### [Problem statement]
In the material below, the lines from the one containing "Laguna Yacht Club, Balaton, Hungary" through the one containing "44.0 | 33.0 |" are to be given again exactly, ends included, and no others.

### [Record extracts]
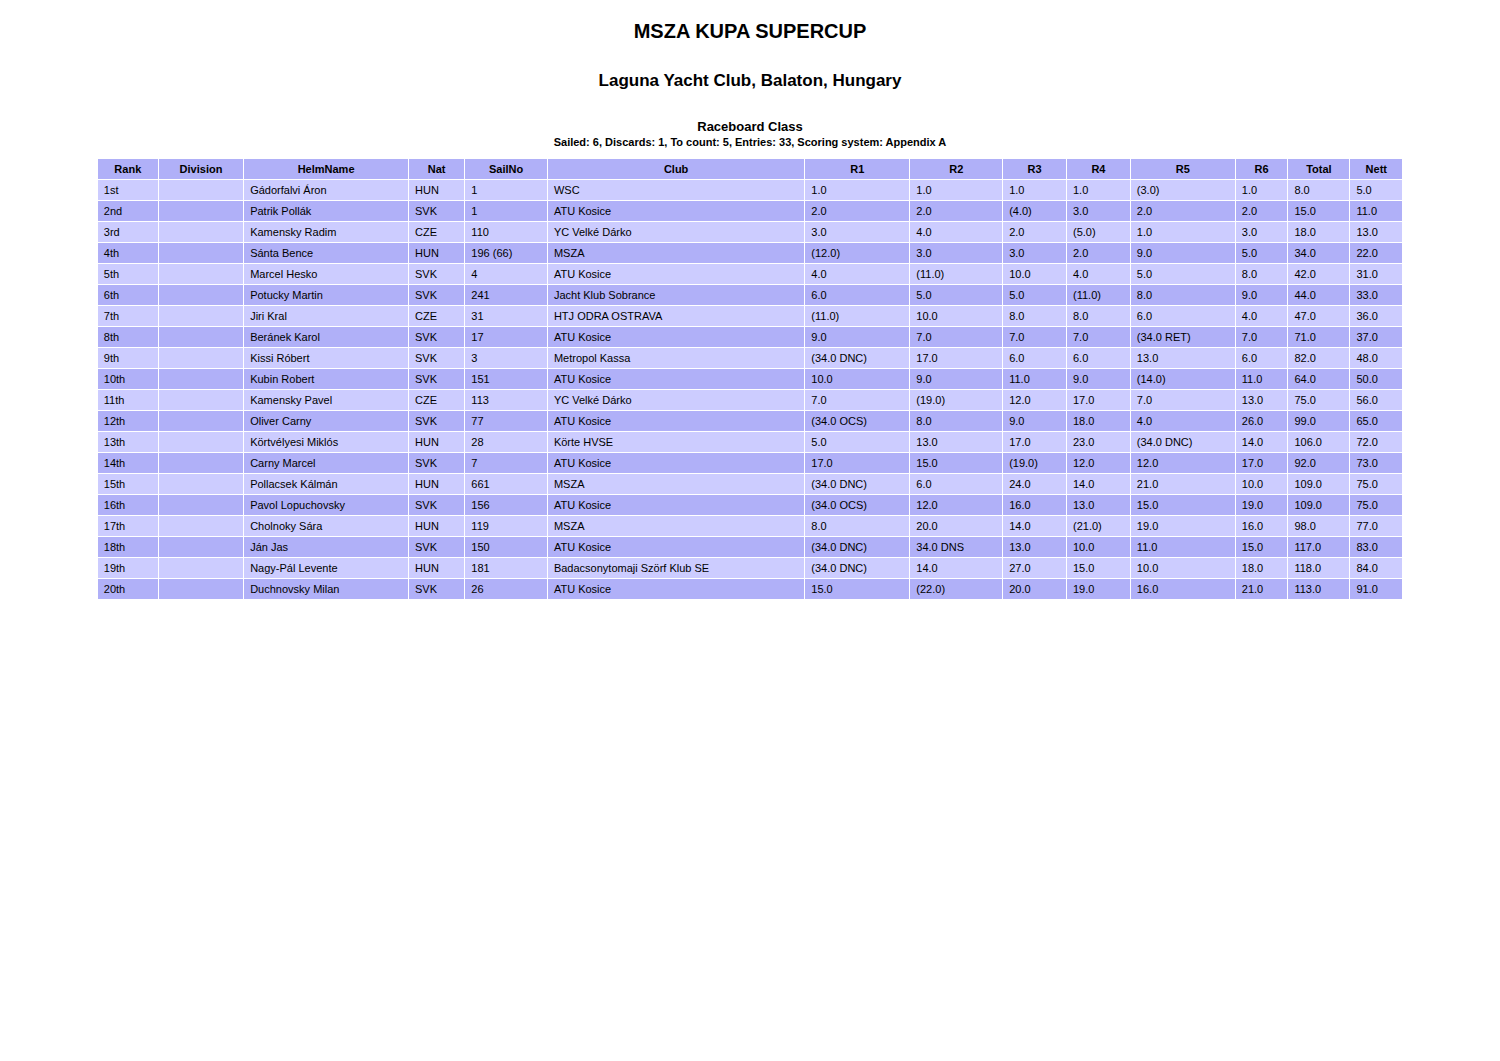MSZA KUPA SUPERCUP
Laguna Yacht Club, Balaton, Hungary
Raceboard Class
Sailed: 6, Discards: 1, To count: 5, Entries: 33, Scoring system: Appendix A
| Rank | Division | HelmName | Nat | SailNo | Club | R1 | R2 | R3 | R4 | R5 | R6 | Total | Nett |
| --- | --- | --- | --- | --- | --- | --- | --- | --- | --- | --- | --- | --- | --- |
| 1st | | Gádorfalvi Áron | HUN | 1 | WSC | 1.0 | 1.0 | 1.0 | 1.0 | (3.0) | 1.0 | 8.0 | 5.0 |
| 2nd | | Patrik Pollák | SVK | 1 | ATU Kosice | 2.0 | 2.0 | (4.0) | 3.0 | 2.0 | 2.0 | 15.0 | 11.0 |
| 3rd | | Kamensky Radim | CZE | 110 | YC Velké Dárko | 3.0 | 4.0 | 2.0 | (5.0) | 1.0 | 3.0 | 18.0 | 13.0 |
| 4th | | Sánta Bence | HUN | 196 (66) | MSZA | (12.0) | 3.0 | 3.0 | 2.0 | 9.0 | 5.0 | 34.0 | 22.0 |
| 5th | | Marcel Hesko | SVK | 4 | ATU Kosice | 4.0 | (11.0) | 10.0 | 4.0 | 5.0 | 8.0 | 42.0 | 31.0 |
| 6th | | Potucky Martin | SVK | 241 | Jacht Klub Sobrance | 6.0 | 5.0 | 5.0 | (11.0) | 8.0 | 9.0 | 44.0 | 33.0 |
| 7th | | Jiri Kral | CZE | 31 | HTJ ODRA OSTRAVA | (11.0) | 10.0 | 8.0 | 8.0 | 6.0 | 4.0 | 47.0 | 36.0 |
| 8th | | Beránek Karol | SVK | 17 | ATU Kosice | 9.0 | 7.0 | 7.0 | 7.0 | (34.0 RET) | 7.0 | 71.0 | 37.0 |
| 9th | | Kissi Róbert | SVK | 3 | Metropol Kassa | (34.0 DNC) | 17.0 | 6.0 | 6.0 | 13.0 | 6.0 | 82.0 | 48.0 |
| 10th | | Kubin Robert | SVK | 151 | ATU Kosice | 10.0 | 9.0 | 11.0 | 9.0 | (14.0) | 11.0 | 64.0 | 50.0 |
| 11th | | Kamensky Pavel | CZE | 113 | YC Velké Dárko | 7.0 | (19.0) | 12.0 | 17.0 | 7.0 | 13.0 | 75.0 | 56.0 |
| 12th | | Oliver Carny | SVK | 77 | ATU Kosice | (34.0 OCS) | 8.0 | 9.0 | 18.0 | 4.0 | 26.0 | 99.0 | 65.0 |
| 13th | | Körtvélyesi Miklós | HUN | 28 | Körte HVSE | 5.0 | 13.0 | 17.0 | 23.0 | (34.0 DNC) | 14.0 | 106.0 | 72.0 |
| 14th | | Carny Marcel | SVK | 7 | ATU Kosice | 17.0 | 15.0 | (19.0) | 12.0 | 12.0 | 17.0 | 92.0 | 73.0 |
| 15th | | Pollacsek Kálmán | HUN | 661 | MSZA | (34.0 DNC) | 6.0 | 24.0 | 14.0 | 21.0 | 10.0 | 109.0 | 75.0 |
| 16th | | Pavol Lopuchovsky | SVK | 156 | ATU Kosice | (34.0 OCS) | 12.0 | 16.0 | 13.0 | 15.0 | 19.0 | 109.0 | 75.0 |
| 17th | | Cholnoky Sára | HUN | 119 | MSZA | 8.0 | 20.0 | 14.0 | (21.0) | 19.0 | 16.0 | 98.0 | 77.0 |
| 18th | | Ján Jas | SVK | 150 | ATU Kosice | (34.0 DNC) | 34.0 DNS | 13.0 | 10.0 | 11.0 | 15.0 | 117.0 | 83.0 |
| 19th | | Nagy-Pál Levente | HUN | 181 | Badacsonytomaji Szörf Klub SE | (34.0 DNC) | 14.0 | 27.0 | 15.0 | 10.0 | 18.0 | 118.0 | 84.0 |
| 20th | | Duchnovsky Milan | SVK | 26 | ATU Kosice | 15.0 | (22.0) | 20.0 | 19.0 | 16.0 | 21.0 | 113.0 | 91.0 |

### [Solution]
Laguna Yacht Club, Balaton, Hungary
Raceboard Class
Sailed: 6, Discards: 1, To count: 5, Entries: 33, Scoring system: Appendix A
| Rank | Division | HelmName | Nat | SailNo | Club | R1 | R2 | R3 | R4 | R5 | R6 | Total | Nett |
| --- | --- | --- | --- | --- | --- | --- | --- | --- | --- | --- | --- | --- | --- |
| 1st | | Gádorfalvi Áron | HUN | 1 | WSC | 1.0 | 1.0 | 1.0 | 1.0 | (3.0) | 1.0 | 8.0 | 5.0 |
| 2nd | | Patrik Pollák | SVK | 1 | ATU Kosice | 2.0 | 2.0 | (4.0) | 3.0 | 2.0 | 2.0 | 15.0 | 11.0 |
| 3rd | | Kamensky Radim | CZE | 110 | YC Velké Dárko | 3.0 | 4.0 | 2.0 | (5.0) | 1.0 | 3.0 | 18.0 | 13.0 |
| 4th | | Sánta Bence | HUN | 196 (66) | MSZA | (12.0) | 3.0 | 3.0 | 2.0 | 9.0 | 5.0 | 34.0 | 22.0 |
| 5th | | Marcel Hesko | SVK | 4 | ATU Kosice | 4.0 | (11.0) | 10.0 | 4.0 | 5.0 | 8.0 | 42.0 | 31.0 |
| 6th | | Potucky Martin | SVK | 241 | Jacht Klub Sobrance | 6.0 | 5.0 | 5.0 | (11.0) | 8.0 | 9.0 | 44.0 | 33.0 |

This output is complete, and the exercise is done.